In this case, Vector admitted that after claiming and being paid for direct costs in connection with other firm-fixed-price and time-and-materials contracts, Vector systematically reclassified these same costs in its accounting system to make it appear as if the costs were indirect costs that were incurred in connection with its cost-reimbursement contracts, thereby inflating its indirect cost rates. These inflated rates then were used by Vector to justify the rates claimed in its incurred cost proposals submitted to the Navy. The effect of these fraudulent submissions was, in essence, to pay Vector twice for the same expenses, amounting to “double dipping” or “double billing” at government expense.

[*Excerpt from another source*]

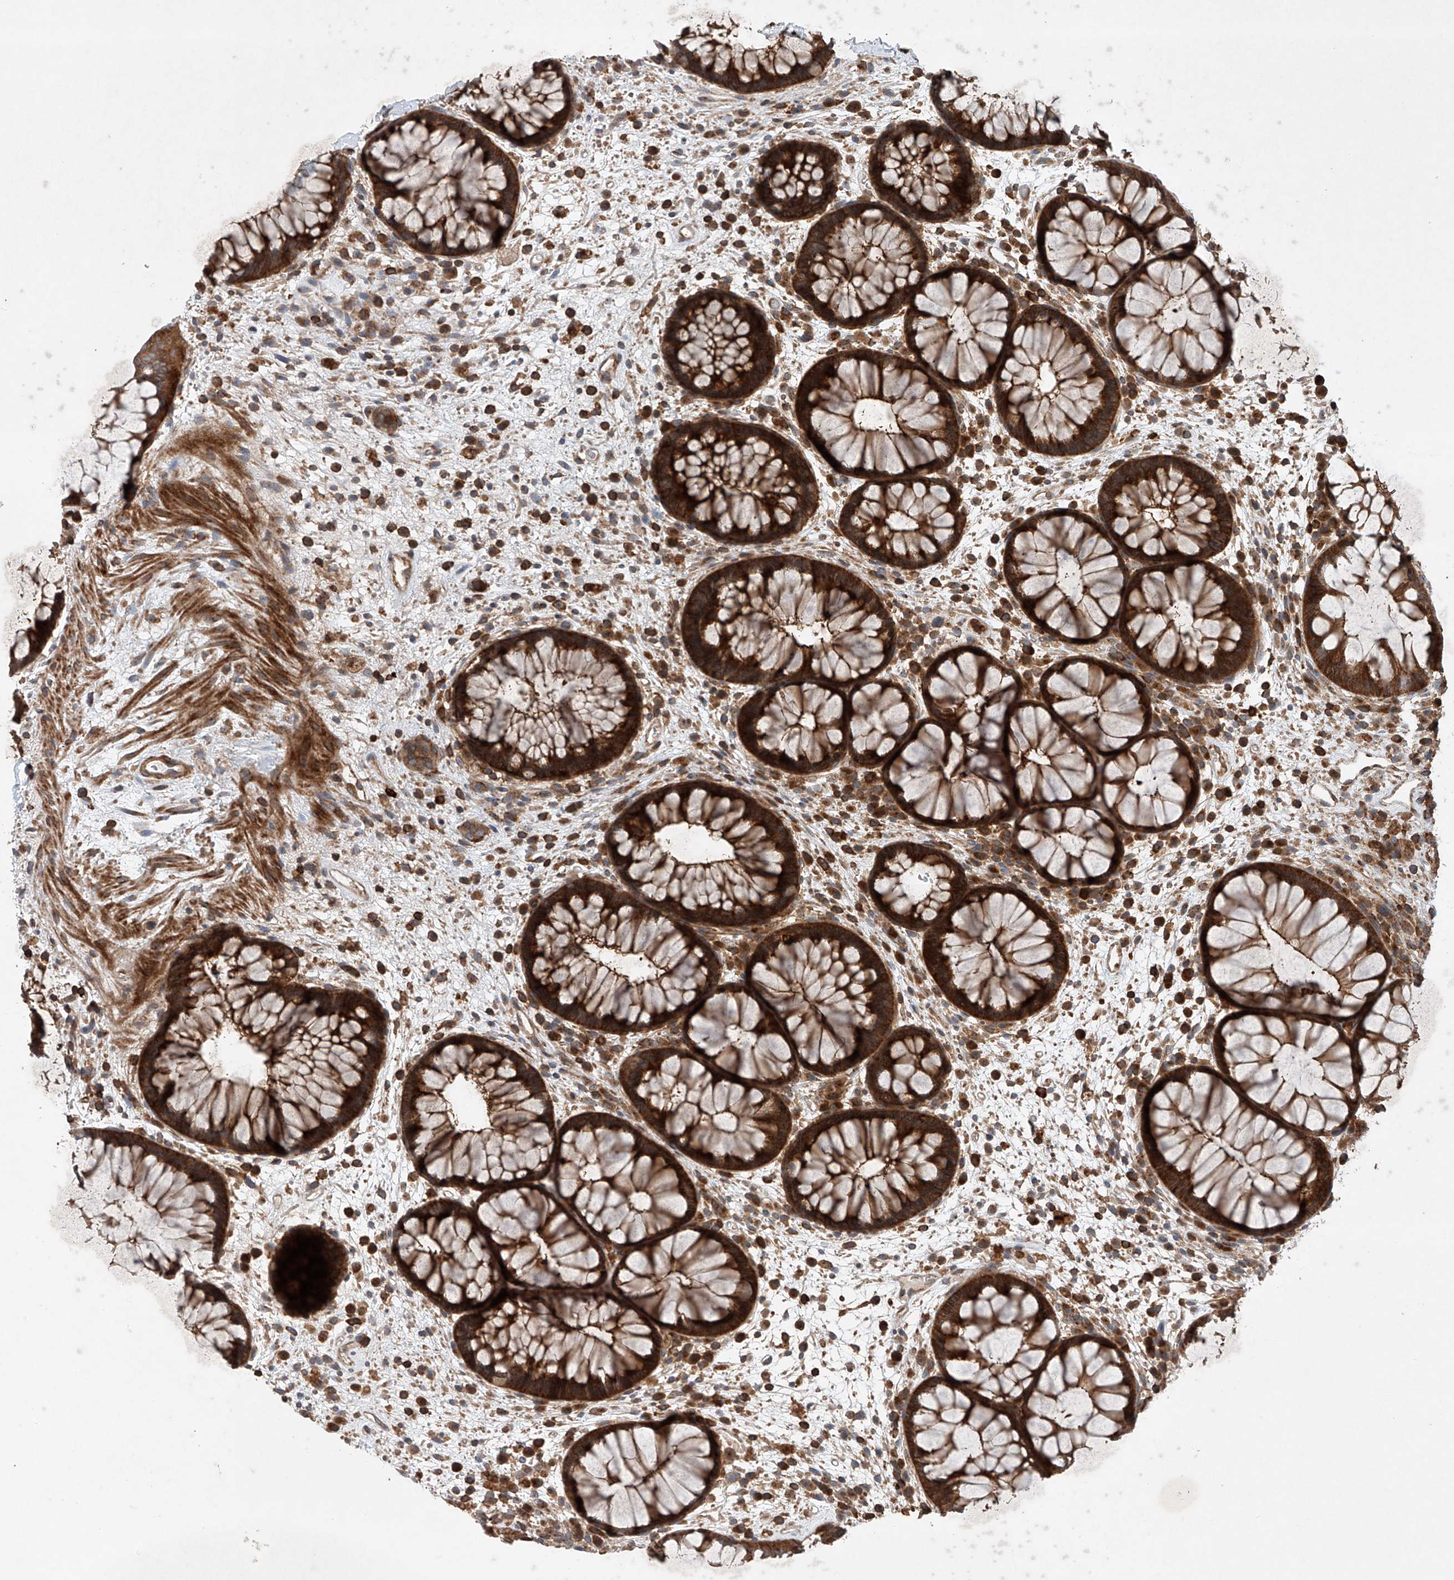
{"staining": {"intensity": "strong", "quantity": ">75%", "location": "cytoplasmic/membranous"}, "tissue": "rectum", "cell_type": "Glandular cells", "image_type": "normal", "snomed": [{"axis": "morphology", "description": "Normal tissue, NOS"}, {"axis": "topography", "description": "Rectum"}], "caption": "Protein expression analysis of normal human rectum reveals strong cytoplasmic/membranous staining in approximately >75% of glandular cells. Using DAB (3,3'-diaminobenzidine) (brown) and hematoxylin (blue) stains, captured at high magnification using brightfield microscopy.", "gene": "CEP85L", "patient": {"sex": "male", "age": 51}}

Vector admitted to submitting these false incurred cost proposals for costs incurred in 2005 through 2009, with a total loss to the Defense Department of $3,672,756. As described in Vector’s agreement, Vector made these false submissions in 2010, 2011, and 2012.
When faced with a Defense Department audit in late 2011, Vector falsified its electronic accounting entries, and prepared and backdated fake invoices in order to support those falsified accounting entries. Vector admitted that the direction for the fraud came from its then-CEO, who is now deceased.
As part of the agreement, Vector agreed to make payments in the amount of $6.5 million, which includes restitution to the Defense Department for losses Vector caused. Vector also agreed to maintain a compliance and ethics program. In exchange, federal prosecutors agreed to postpone a prosecution for felony false claims against Vector for a period of three years; in the event Vector complies with all the terms of the agreement, the criminal case will be dismissed at the end of that period.
In addition to the criminal deferred prosecution agreement, Vector is entering into a civil settlement with the Civil Division of U.S. Attorney’s Office and the Justice Department’s Civil Division. In all, Vector agreed to pay $6.5 million to resolve its criminal and civil cases.